Per capire il grande affare attorno al quale ruota la guerra romana dei rifiuti, quelli che nessuno vuole nei cassonetti davanti casa, ma che per certi imprenditori possono valere oro, bisogna partire da un dato. Dicembre 2013: Ama gestisce lo smaltimento e il trattamento di appena il 25% dei rifiuti prodotti a Roma. Il restante 75% è appannaggio dell'universo Cerroni, attraverso il gruppo Colari. A leggere i numeri di oggi, quelle percentuali sono ribaltate: 70% Ama, 30% Colari. Ecco perché l'ex ras di Malagrotta, 90 anni a novembre, fiutata l'aria della nuova emergenza, smania per mettere le mani su un affare che lo riporti (o quantomeno riavvicini) agli antichi fasti. «Ho vinto io», ha detto l'altro ieri in un'intervista al Tempo. Perché l'assessore all'Ambiente, Paola Muraro, spinge per riportare nel tritovagliatore del Supremo, a Rocca Cencia, una fetta importante dei rifiuti capitolini. Proprio accanto a un altro impianto, che però è di proprietà dell'Ama, contestatissimo (solo quello) da un gruppo di comitati della zona.
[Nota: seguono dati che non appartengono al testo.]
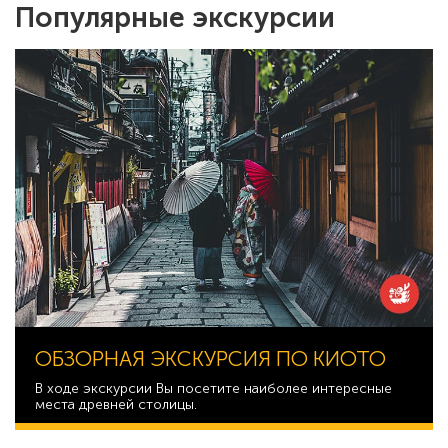
Популярные экскурсии
ОБЗОРНАЯ ЭКСКУРСИЯ ПО КИОТО
В ходе экскурсии Вы посетите наиболее интересные
места древней столицы.
55 294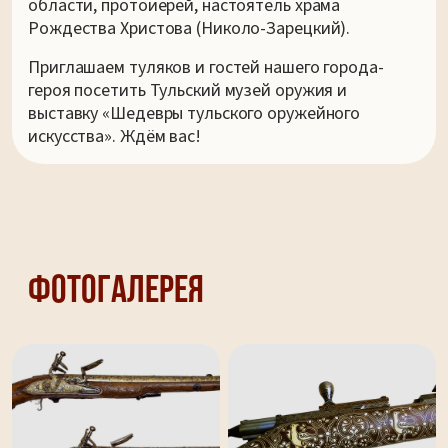
области, протоиерей, настоятель храма
Рождества Христова (Николо-Зарецкий).
Приглашаем туляков и гостей нашего города-
героя посетить Тульский музей оружия и
выставку «Шедевры тульского оружейного
искусства». Ждём вас!
Фотогалерея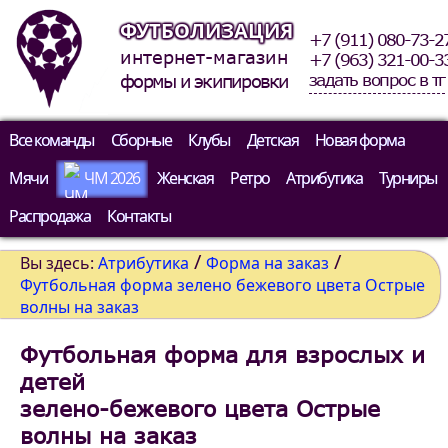
ФУТБОЛИЗАЦИЯ
+7 (911) 080-73-2
интернет-магазин
+7 (963) 321-00-3
задать вопрос в тг
формы и экипировки
Все команды
Сборные
Клубы
Детская
Новая форма
Мячи
ЧМ 2026
Женская
Ретро
Атрибутика
Турниры
Распродажа
Контакты
/
/
Вы здесь:
Атрибутика
Форма на заказ
Футбольная форма зелено бежевого цвета Острые
волны на заказ
Футбольная форма для взрослых и
детей
зелено-бежевого цвета Острые
волны на заказ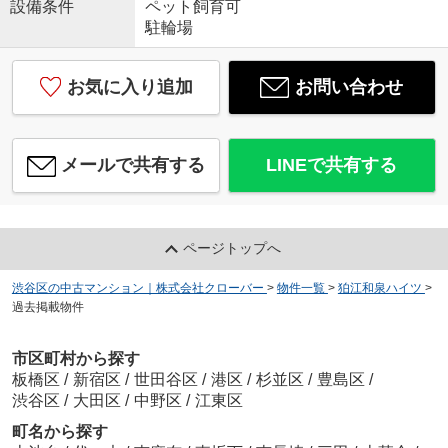
設備条件
ペット飼育可
駐輪場
お気に入り追加
お問い合わせ
メールで共有する
LINEで共有する
ページトップへ
渋谷区の中古マンション｜株式会社クローバー
>
物件一覧
>
狛江和泉ハイツ
>
過去掲載物件
市区町村から探す
板橋区
/
新宿区
/
世田谷区
/
港区
/
杉並区
/
豊島区
/
渋谷区
/
大田区
/
中野区
/
江東区
町名から探す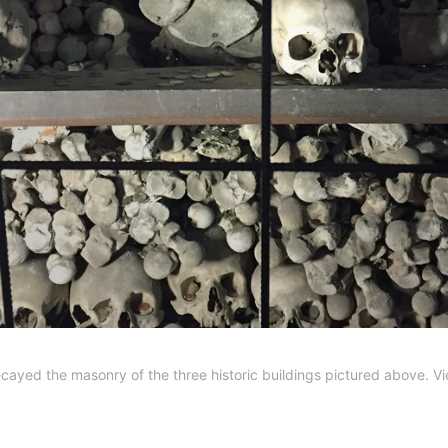
cayed the masonry of the three historic buildings pictured above. Vi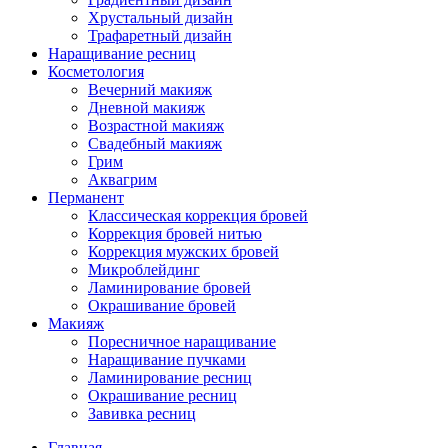
Хрустальный дизайн
Трафаретный дизайн
Наращивание ресниц
Косметология
Вечерний макияж
Дневной макияж
Возрастной макияж
Свадебный макияж
Грим
Аквагрим
Перманент
Классическая коррекция бровей
Коррекция бровей нитью
Коррекция мужских бровей
Микроблейдинг
Ламинирование бровей
Окрашивание бровей
Макияж
Поресничное наращивание
Наращивание пучками
Ламинирование ресниц
Окрашивание ресниц
Завивка ресниц
Главная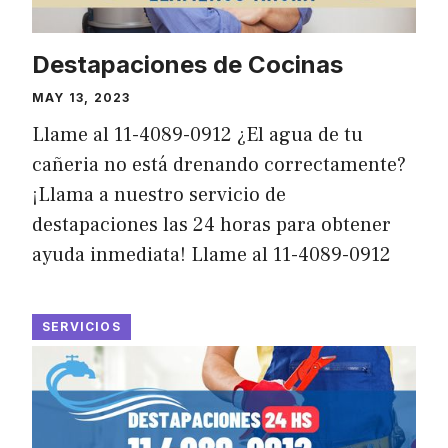
Destapaciones de Cocinas
MAY 13, 2023
Llame al 11-4089-0912 ¿El agua de tu
cañeria no está drenando correctamente?
¡Llama a nuestro servicio de
destapaciones las 24 horas para obtener
ayuda inmediata! Llame al 11-4089-0912
SERVICIOS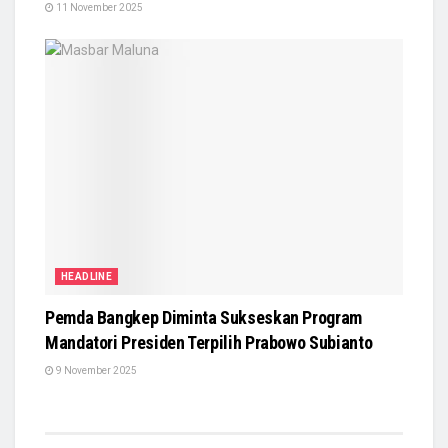
11 November 2025
HEADLINE
Pemda Bangkep Diminta Sukseskan Program
Mandatori Presiden Terpilih Prabowo Subianto
9 November 2025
E finito nel mirino anche della sindaca Raggi nel suo primo blitz anti-rifiuti, la mossa che ha riaperto i giochi per la gestione dell'immondizia di Roma.

IL BUSINESS
Affari, più che giochi. Perché il business per il trattamento dei rifiuti vale 2 miliardi di euro in dieci anni. Ancora qualche numero: il nuovo contratto di servizio che il Campidoglio, gestione Marino, ha affidato ad Ama storna alla municipalizzata 11 miliardi di euro in 15 anni. 700 milioni l'anno. La metà finisce al personale della partecipata. Duecento milioni sono la posta per la gestione della spazzatura, 2 miliardi in dieci anni. Intascarne il 30 o il 70 percento fa una bella differenza. Ecco spiegato l'interesse di Cerroni e di altri imprenditori come Porcarelli, a cui il Supremo ha affidato il tritovagliatore finito al centro dello scontro tra Ama e Comune.
 
LA GESTIONE PANZIRONI
Sia nella partecipata che in Campidoglio, il ras di Malagrotta non ha sempre avuto nemici. Anzi. Per anni gli affari sono andati a gonfie vele. Anche quando Paola Muraro è stata dirigente della municipalizzata. Tanto che oggi, dall'opposizione, qualcuno alza il vento dei sospetti. Michele Anzaldi, deputato Pd: «La Muraro, prima di assumere l'incarico di assessore, è stata consulente di Ama per 12 anni, dal 2004 al 2016, sotto la gestione di Panzironi e Fiscon, nel periodo in cui Colari rappresentava il primo partner commerciale dell'azienda comunale». Per questo, il parlamentare renziano ora chiede «al Viminale di valutare se ci siano conflitti d'interesse».

«FUORI UNO»
Chi invece si è sempre opposto al semi-monopolio di Cerroni è stato l'attuale presidente di Ama, Daniele Fortini. E anche il suo ex braccio destro, Alessandro Filippi, direttore generale fino a marzo. Nel quartier generale di via Calderon della Barca, si racconta dell'sms inviato ad alcuni colleghi da uno dei 41 licenziati di Parentopoli: «Fuori uno. Ora tocca a quell'altro», cioè Fortini. Che infatti ora è pronto a lasciare. Dopo due anni di battaglie allo strapotere di Colari, con più di una resistenza interna. Un altro aneddoto che circola in Ama, racconta che quando, nel 2015, Filppi e Fortini diedero l'ordine di alleggerire i carichi proprio nel tritovagliatore di Rocca Cencia, ogni volta a fine giornata i consuntivi non riportavano nessuna diminuzione. Interrogati, i responsabili davano spiegazioni vaghe (o forse, invece, fin troppo chiare): davanti ai nostri Tmb - quelli di Ama, a Rocca Cencia e sulla Salaria - c'erano troppi camion, quindi andiamo da Colari. Che quelle porte non le ha mai chiuse, basta pagare.